[[ PROVIDED RECORDS, beginning ]]
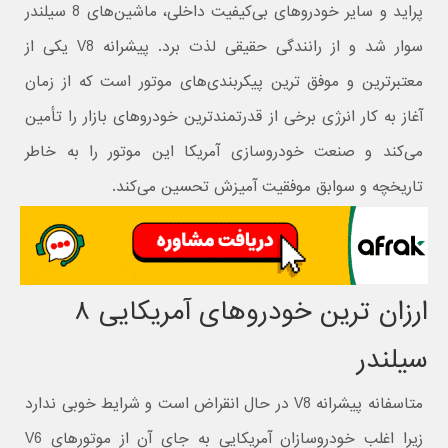
پراید و سایر خودروهای بی‌کیفیت داخلی، ماشین‌های 8 سیلندر
سوار شد و از رانندگی حقیقی لذت برد. پیشرانه V8 یکی از
معتبرترین و موفق ترین پیکربندی‌های موتور است که از زمان
آغاز به کار انرژی برخی از قدرتمندترین خودروهای بازار را تأمین
می‌کند و صنعت خودروسازی آمریکا این موتور را به خاطر
تاریخچه و سوابق موفقیت آمیزش تحسین می‌کند.
ارزان ترین خودروهای آمریکایی ۸
سیلندر
متاسفانه پیشرانه V8 در حال انقراض است و شرایط خوبی ندارد
زیرا اغلب خودروسازان آمریکایی به جای آن از موتورهای V6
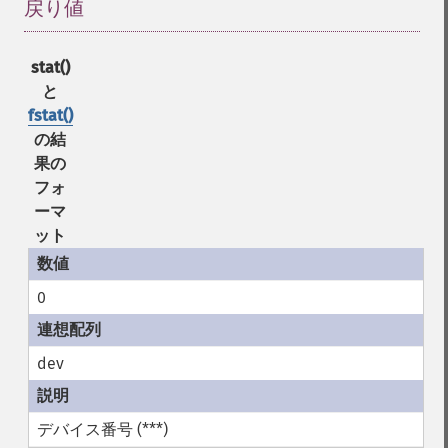
戻り値
¶
stat()
と
fstat()
の結
果の
フォ
ーマ
ット
0
dev
デバイス番号 (***)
[[ PROVIDED RECORDS, end ]]
EXERCISE REQUIREMENTS — Copy the text of every entry above line for line, without changing anything. Leave the pictures out of your answer.

ANSWER BOX —
پراید و سایر خودروهای بی‌کیفیت داخلی، ماشین‌های 8 سیلندر
سوار شد و از رانندگی حقیقی لذت برد. پیشرانه V8 یکی از
معتبرترین و موفق ترین پیکربندی‌های موتور است که از زمان
آغاز به کار انرژی برخی از قدرتمندترین خودروهای بازار را تأمین
می‌کند و صنعت خودروسازی آمریکا این موتور را به خاطر
تاریخچه و سوابق موفقیت آمیزش تحسین می‌کند.
ارزان ترین خودروهای آمریکایی ۸
سیلندر
متاسفانه پیشرانه V8 در حال انقراض است و شرایط خوبی ندارد
زیرا اغلب خودروسازان آمریکایی به جای آن از موتورهای V6
戻り値
¶
stat()
と
fstat()
の結
果の
フォ
ーマ
ット
0
dev
デバイス番号 (***)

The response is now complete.